If Labour had had its act together, it would have gone much harder for the last year with the line “one rule for them; another for everyone else”, which feeds into so many of the government’s actions and which, alongside “they don’t know what they’re doing”, could form an enduring criticism. While Labour’s toyed with the line, it’s not been repeated often enough to stick in the public’s consciousness. That wouldn’t have happened under Blair and Campbell.
As a result there’s a huge gap into which either party can step and write the political narrative to drive towards 2024. The Tories, as the government, have the greater opportunity because they can reinforce the words with real action; the opposition will always, to an extent, be reactive. But they need more than the managerial approach Sunak set out this week; they need to explain in one or two simple straplines what they’re doing, why it’s fair and why it’ll be beneficial – and then they need their actions to match their words.
Who will succeed? On the one hand, Johnson has never been a model of consistency or disciplined strategic thinking but does have a knack for a memorable phrase; on the other, Starmer and Dodds, while often making valid points, do so in such a way that hardly anyone notices and which don’t tie individual events into a larger picture.

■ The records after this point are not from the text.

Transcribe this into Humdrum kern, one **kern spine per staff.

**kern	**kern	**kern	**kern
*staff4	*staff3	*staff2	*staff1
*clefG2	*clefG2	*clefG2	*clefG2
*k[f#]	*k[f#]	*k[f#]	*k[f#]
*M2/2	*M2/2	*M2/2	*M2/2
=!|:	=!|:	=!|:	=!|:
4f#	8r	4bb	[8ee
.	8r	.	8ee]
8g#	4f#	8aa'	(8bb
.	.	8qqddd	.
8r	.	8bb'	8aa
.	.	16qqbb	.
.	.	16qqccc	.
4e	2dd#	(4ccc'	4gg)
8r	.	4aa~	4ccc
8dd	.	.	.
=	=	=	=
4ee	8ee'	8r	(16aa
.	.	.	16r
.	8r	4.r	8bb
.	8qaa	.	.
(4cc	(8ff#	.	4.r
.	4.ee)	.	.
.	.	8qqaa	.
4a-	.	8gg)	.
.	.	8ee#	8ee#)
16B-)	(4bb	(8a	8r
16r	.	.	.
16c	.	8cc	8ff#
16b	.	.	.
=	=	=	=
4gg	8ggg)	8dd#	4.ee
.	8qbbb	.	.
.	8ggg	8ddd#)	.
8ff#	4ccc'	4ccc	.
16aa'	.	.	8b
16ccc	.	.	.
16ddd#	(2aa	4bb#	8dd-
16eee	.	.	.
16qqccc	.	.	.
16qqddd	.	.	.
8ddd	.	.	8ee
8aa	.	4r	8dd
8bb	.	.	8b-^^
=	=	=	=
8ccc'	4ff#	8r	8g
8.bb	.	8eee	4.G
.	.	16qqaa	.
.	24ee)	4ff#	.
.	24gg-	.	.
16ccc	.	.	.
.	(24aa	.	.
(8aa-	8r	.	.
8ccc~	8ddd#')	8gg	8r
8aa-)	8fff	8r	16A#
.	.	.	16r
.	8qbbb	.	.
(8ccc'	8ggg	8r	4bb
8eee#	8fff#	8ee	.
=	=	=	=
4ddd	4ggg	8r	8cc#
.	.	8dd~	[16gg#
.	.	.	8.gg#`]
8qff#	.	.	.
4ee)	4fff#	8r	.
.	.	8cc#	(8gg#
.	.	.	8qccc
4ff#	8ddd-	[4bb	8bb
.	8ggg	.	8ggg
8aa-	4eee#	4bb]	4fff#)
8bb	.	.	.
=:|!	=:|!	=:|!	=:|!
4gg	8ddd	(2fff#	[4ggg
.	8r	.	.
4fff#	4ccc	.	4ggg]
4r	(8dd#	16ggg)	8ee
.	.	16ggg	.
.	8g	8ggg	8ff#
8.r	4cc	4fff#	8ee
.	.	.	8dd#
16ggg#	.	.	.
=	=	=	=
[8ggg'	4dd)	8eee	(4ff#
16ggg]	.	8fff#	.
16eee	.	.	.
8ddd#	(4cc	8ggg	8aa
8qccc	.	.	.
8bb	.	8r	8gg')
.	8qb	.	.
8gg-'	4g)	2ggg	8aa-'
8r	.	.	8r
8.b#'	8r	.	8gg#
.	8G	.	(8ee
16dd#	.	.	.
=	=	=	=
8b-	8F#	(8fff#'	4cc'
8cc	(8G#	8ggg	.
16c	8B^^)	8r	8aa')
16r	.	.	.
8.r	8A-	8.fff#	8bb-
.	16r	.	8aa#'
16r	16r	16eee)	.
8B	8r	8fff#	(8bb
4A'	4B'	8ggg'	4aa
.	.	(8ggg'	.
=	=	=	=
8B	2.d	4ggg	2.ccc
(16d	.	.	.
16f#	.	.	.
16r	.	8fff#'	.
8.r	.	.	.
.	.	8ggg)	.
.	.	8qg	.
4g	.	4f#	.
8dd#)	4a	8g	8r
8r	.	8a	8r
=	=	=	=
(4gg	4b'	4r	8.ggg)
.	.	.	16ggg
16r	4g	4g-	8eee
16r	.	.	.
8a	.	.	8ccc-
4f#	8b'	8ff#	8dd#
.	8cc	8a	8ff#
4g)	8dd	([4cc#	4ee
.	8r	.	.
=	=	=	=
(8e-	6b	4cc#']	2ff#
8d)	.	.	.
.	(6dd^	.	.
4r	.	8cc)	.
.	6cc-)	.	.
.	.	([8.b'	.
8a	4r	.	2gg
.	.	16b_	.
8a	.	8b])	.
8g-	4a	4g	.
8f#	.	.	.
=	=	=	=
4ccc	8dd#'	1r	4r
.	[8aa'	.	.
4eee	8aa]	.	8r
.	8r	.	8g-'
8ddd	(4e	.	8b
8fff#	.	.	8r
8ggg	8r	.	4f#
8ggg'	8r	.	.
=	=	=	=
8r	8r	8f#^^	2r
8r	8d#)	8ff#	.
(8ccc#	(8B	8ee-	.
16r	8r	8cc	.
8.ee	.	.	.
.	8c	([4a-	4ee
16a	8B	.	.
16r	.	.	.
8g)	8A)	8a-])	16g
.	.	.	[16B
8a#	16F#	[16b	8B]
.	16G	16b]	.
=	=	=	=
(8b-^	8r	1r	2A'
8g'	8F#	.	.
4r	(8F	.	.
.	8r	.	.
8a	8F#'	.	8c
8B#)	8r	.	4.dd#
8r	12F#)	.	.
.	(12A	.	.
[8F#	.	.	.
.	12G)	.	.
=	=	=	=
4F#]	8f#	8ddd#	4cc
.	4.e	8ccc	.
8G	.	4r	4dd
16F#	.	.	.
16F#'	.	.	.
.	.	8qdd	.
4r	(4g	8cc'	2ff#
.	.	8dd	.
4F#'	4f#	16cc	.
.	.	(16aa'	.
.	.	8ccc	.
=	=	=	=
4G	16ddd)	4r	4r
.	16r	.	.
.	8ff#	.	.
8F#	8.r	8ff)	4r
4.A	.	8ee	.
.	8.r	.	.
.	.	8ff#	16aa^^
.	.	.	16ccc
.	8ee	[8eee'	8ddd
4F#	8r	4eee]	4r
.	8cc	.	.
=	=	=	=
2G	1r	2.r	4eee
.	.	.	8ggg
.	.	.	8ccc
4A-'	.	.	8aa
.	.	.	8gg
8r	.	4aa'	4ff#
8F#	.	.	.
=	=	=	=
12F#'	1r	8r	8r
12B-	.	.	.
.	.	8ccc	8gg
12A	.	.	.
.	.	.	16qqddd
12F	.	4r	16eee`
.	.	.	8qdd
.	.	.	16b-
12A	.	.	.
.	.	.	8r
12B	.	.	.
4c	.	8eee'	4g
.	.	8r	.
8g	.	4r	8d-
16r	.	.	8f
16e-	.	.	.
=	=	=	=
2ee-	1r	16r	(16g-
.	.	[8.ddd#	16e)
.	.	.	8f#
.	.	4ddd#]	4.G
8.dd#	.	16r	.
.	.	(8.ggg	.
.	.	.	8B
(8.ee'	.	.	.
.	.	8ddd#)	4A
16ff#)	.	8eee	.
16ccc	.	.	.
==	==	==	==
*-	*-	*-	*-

It’s an odd situation: not so much impasse or stalemate as want of trying – or even awareness of the need to try. As such, I find it very hard to make a call on who will set the running. It should naturally be Labour given their opportunities and what’s still a lack of cohesion within the Tories, both as a parliamentary party and as a government (though that’s improved since Cummings left). But with Labour’s current front bench, I don’t think it will be. Which is a problem when polls put you behind by double-digits and the left is restless and agitating.